The DOJ also announced late Sunday that it was pulling its entire legal team for the citizenship question off the case, and replacing them with other government lawyers.

That move has fueled speculation that career DOJ lawyers refused to provide another rationale behind the citizenship question after repeatedly citing the Voting Rights Act in court or that officials feared they would no longer be viewed as trustworthy by judges presiding over the cases.

What is the citizenship question?

“Is this person a citizen of the United States?”

This question has not appeared on a US census for all Americans since 1950, though it has been asked to some subsets of the population between 1970 and 2000.

The population count helps the government draw up districts for state and local elections, and determine how much federal funding each state receives – a matter of hundreds of billions of dollars.

In a 2018 report, Census Bureau researchers found that the inclusion of a citizenship question will likely suppress response rates in households with immigrants and minority groups, leading to a “lower-quality population count”.

But Mr Ross – the billionaire financier who oversees the Census Bureau – insisted that detailed citizenship data is of “greater importance than any adverse effect” posed by an undercount.

Why was citizenship question so controversial?

The heated legal battle over whether to include a citizenship question in the 2020 census has hinged on the motives underlying it.

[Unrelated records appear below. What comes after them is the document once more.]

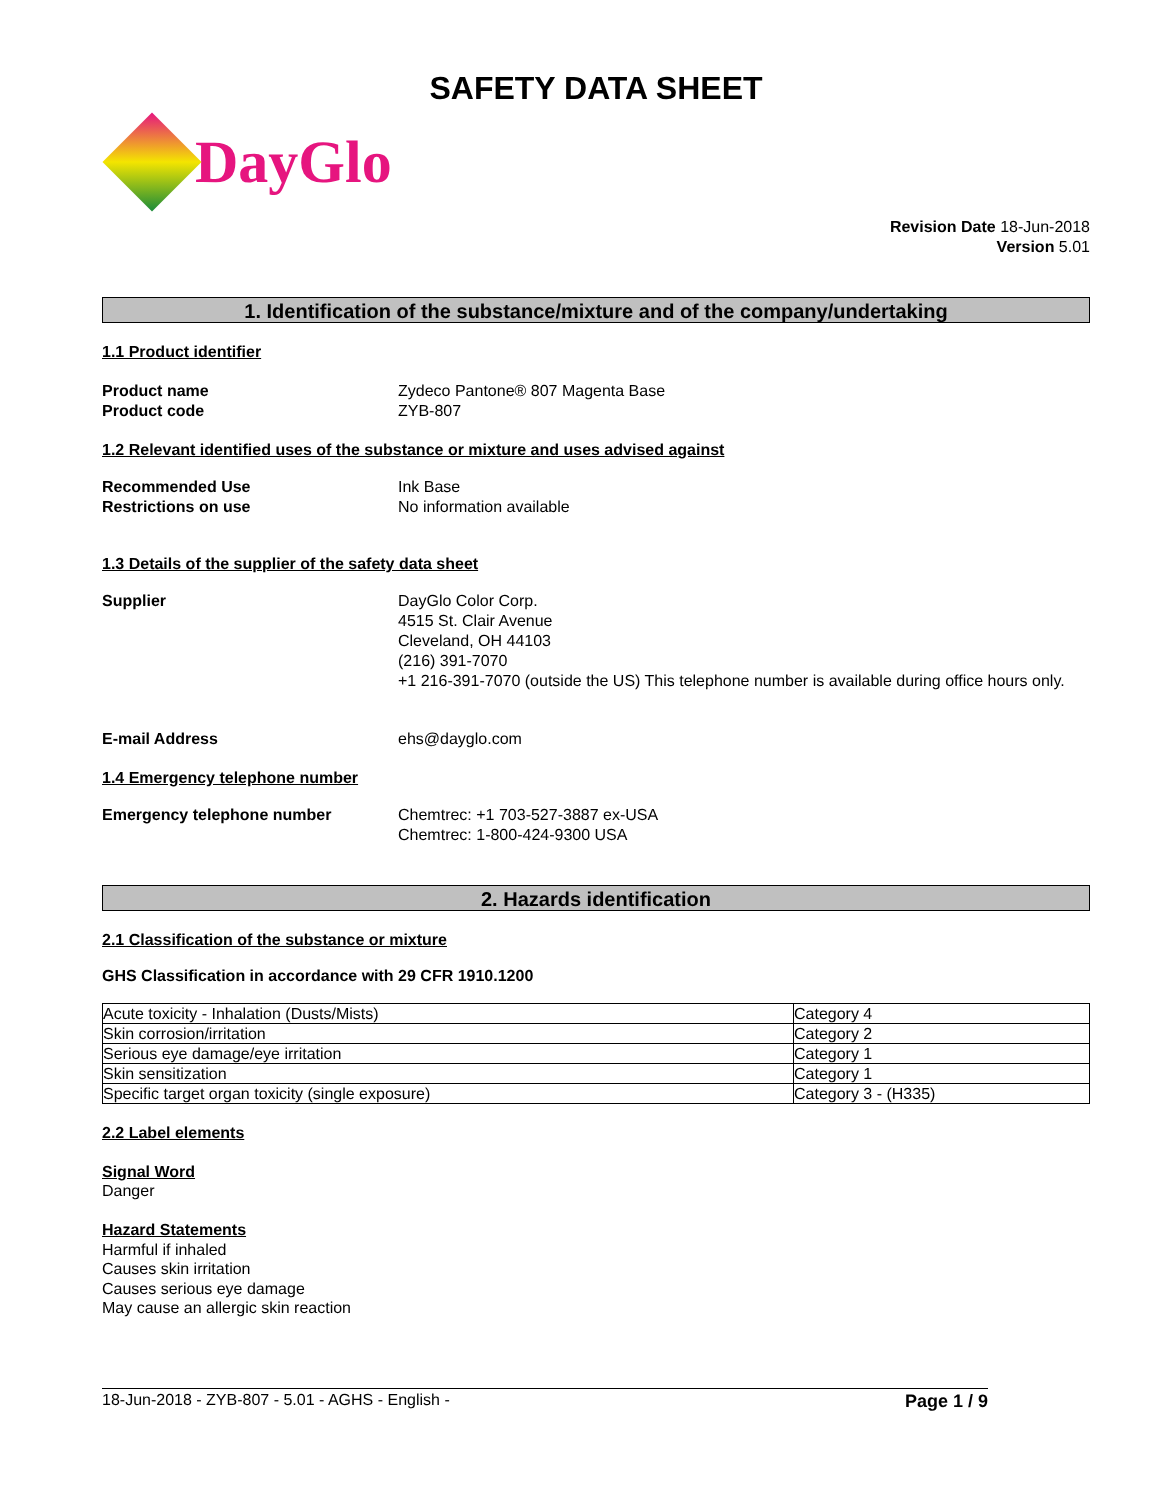SAFETY DATA SHEET
DayGlo
Revision Date 18-Jun-2018
Version 5.01
1. Identification of the substance/mixture and of the company/undertaking
1.1 Product identifier
Product name Zydeco Pantone® 807 Magenta Base
Product code ZYB-807
1.2 Relevant identified uses of the substance or mixture and uses advised against
Recommended Use Ink Base
Restrictions on use No information available
1.3 Details of the supplier of the safety data sheet
Supplier DayGlo Color Corp.
4515 St. Clair Avenue
Cleveland, OH 44103
(216) 391-7070
+1 216-391-7070 (outside the US) This telephone number is available during office hours only.
E-mail Address ehs@dayglo.com
1.4 Emergency telephone number
Emergency telephone number Chemtrec: +1 703-527-3887 ex-USA
Chemtrec: 1-800-424-9300 USA
2. Hazards identification
2.1 Classification of the substance or mixture
GHS Classification in accordance with 29 CFR 1910.1200
| Acute toxicity - Inhalation (Dusts/Mists) | Category 4 |
| Skin corrosion/irritation | Category 2 |
| Serious eye damage/eye irritation | Category 1 |
| Skin sensitization | Category 1 |
| Specific target organ toxicity (single exposure) | Category 3 - (H335) |
2.2 Label elements
Signal Word
Danger
Hazard Statements
Harmful if inhaled
Causes skin irritation
Causes serious eye damage
May cause an allergic skin reaction
18-Jun-2018 - ZYB-807 - 5.01 - AGHS - English - Page 1 / 9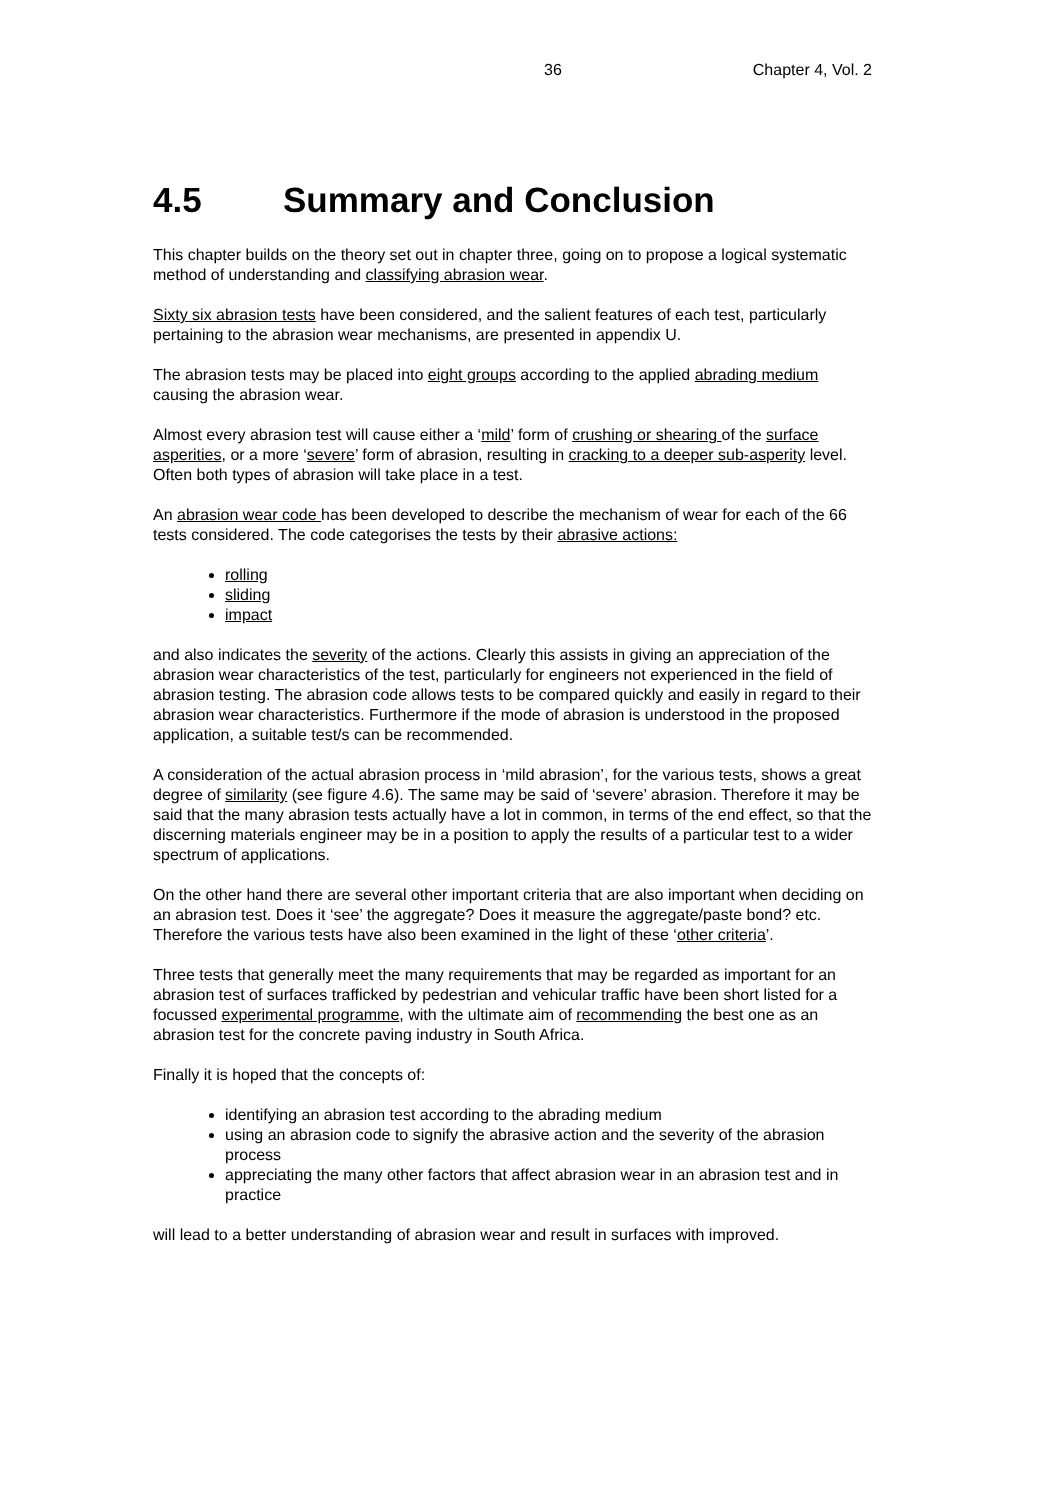36 Chapter 4, Vol. 2
4.5 Summary and Conclusion
This chapter builds on the theory set out in chapter three, going on to propose a logical systematic method of understanding and classifying abrasion wear.
Sixty six abrasion tests have been considered, and the salient features of each test, particularly pertaining to the abrasion wear mechanisms, are presented in appendix U.
The abrasion tests may be placed into eight groups according to the applied abrading medium causing the abrasion wear.
Almost every abrasion test will cause either a ‘mild’ form of crushing or shearing of the surface asperities, or a more ‘severe’ form of abrasion, resulting in cracking to a deeper sub-asperity level. Often both types of abrasion will take place in a test.
An abrasion wear code has been developed to describe the mechanism of wear for each of the 66 tests considered. The code categorises the tests by their abrasive actions:
rolling
sliding
impact
and also indicates the severity of the actions. Clearly this assists in giving an appreciation of the abrasion wear characteristics of the test, particularly for engineers not experienced in the field of abrasion testing. The abrasion code allows tests to be compared quickly and easily in regard to their abrasion wear characteristics. Furthermore if the mode of abrasion is understood in the proposed application, a suitable test/s can be recommended.
A consideration of the actual abrasion process in ‘mild abrasion’, for the various tests, shows a great degree of similarity (see figure 4.6). The same may be said of ‘severe’ abrasion. Therefore it may be said that the many abrasion tests actually have a lot in common, in terms of the end effect, so that the discerning materials engineer may be in a position to apply the results of a particular test to a wider spectrum of applications.
On the other hand there are several other important criteria that are also important when deciding on an abrasion test. Does it ‘see’ the aggregate? Does it measure the aggregate/paste bond? etc. Therefore the various tests have also been examined in the light of these ‘other criteria’.
Three tests that generally meet the many requirements that may be regarded as important for an abrasion test of surfaces trafficked by pedestrian and vehicular traffic have been short listed for a focussed experimental programme, with the ultimate aim of recommending the best one as an abrasion test for the concrete paving industry in South Africa.
Finally it is hoped that the concepts of:
identifying an abrasion test according to the abrading medium
using an abrasion code to signify the abrasive action and the severity of the abrasion process
appreciating the many other factors that affect abrasion wear in an abrasion test and in practice
will lead to a better understanding of abrasion wear and result in surfaces with improved.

The White House argued that the decision was made for practical reasons. “When you have a census and you’re not allowed to talk about whether or not somebody’s a citizen or not, that doesn’t sound so good to me,” Mr Trump said to reporters last month.

But critics argue efforts to include the question were politically motivated and say it would have suppressed responses from immigrants and racial minorities.

This would almost certainly benefit the Republican Party when it comes to the drawing-up of districts for elections and calculating how much funding each state receives.

The states with the highest immigration populations, such as California and New Mexico, would have been at the greatest risk of an undercount. Many of these states tend to vote Democrat.

Depressed response rates in these states would allow for electorate boundaries to be redrawn, pulling political power – and funding – away from Democratic-leaning, minority households.

Last week, the Supreme Court wrote in a 5-4 ruling that the Trump administration had not provided adequate justification for the inclusion of the question.

Three federal judges had earlier issued rulings to block the question, one calling it a threat “to the very foundation” of US democracy.